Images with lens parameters
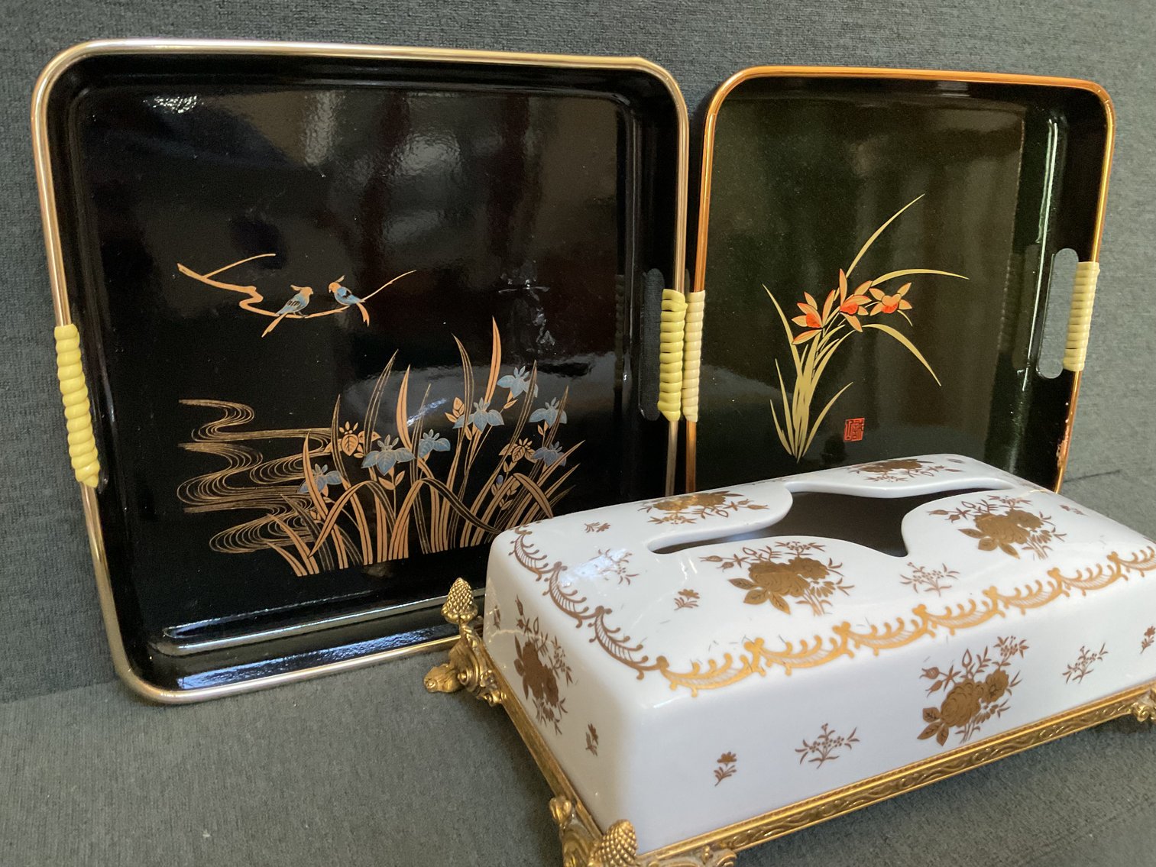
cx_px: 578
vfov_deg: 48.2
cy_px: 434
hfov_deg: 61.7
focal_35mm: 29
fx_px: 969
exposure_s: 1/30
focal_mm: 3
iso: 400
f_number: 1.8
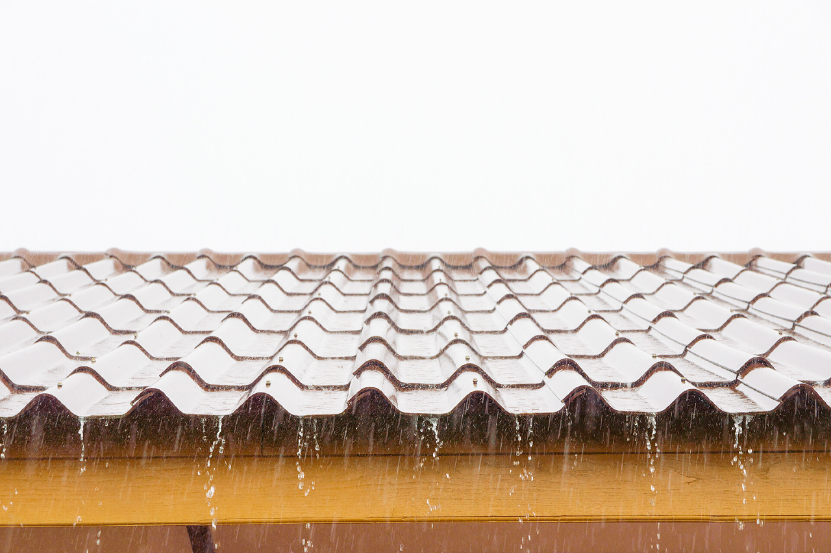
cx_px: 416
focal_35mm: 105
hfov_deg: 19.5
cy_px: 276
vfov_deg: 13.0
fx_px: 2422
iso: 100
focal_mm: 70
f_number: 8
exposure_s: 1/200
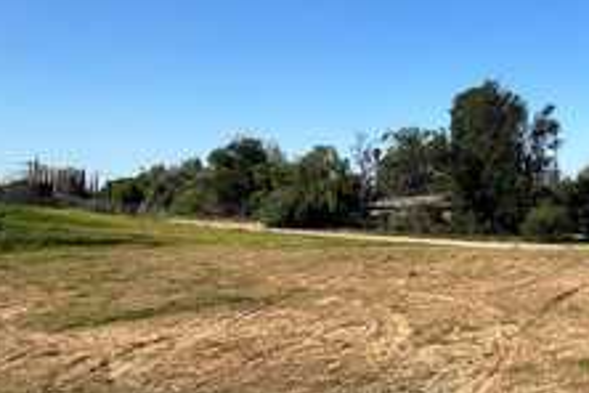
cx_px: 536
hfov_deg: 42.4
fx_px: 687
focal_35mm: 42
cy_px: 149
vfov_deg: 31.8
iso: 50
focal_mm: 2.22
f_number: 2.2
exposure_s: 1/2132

PROBLEM REQUIREMENTS ::
Without the pictures, transcribe the lines from the one containing "f_number: 1.8" through the end of the data, exactly and only those.

RESULT OF THIS TASK ::
f_number: 1.8
cx_px: 416
focal_35mm: 105
hfov_deg: 19.5
cy_px: 276
vfov_deg: 13.0
fx_px: 2422
iso: 100
focal_mm: 70
f_number: 8
exposure_s: 1/200
cx_px: 536
hfov_deg: 42.4
fx_px: 687
focal_35mm: 42
cy_px: 149
vfov_deg: 31.8
iso: 50
focal_mm: 2.22
f_number: 2.2
exposure_s: 1/2132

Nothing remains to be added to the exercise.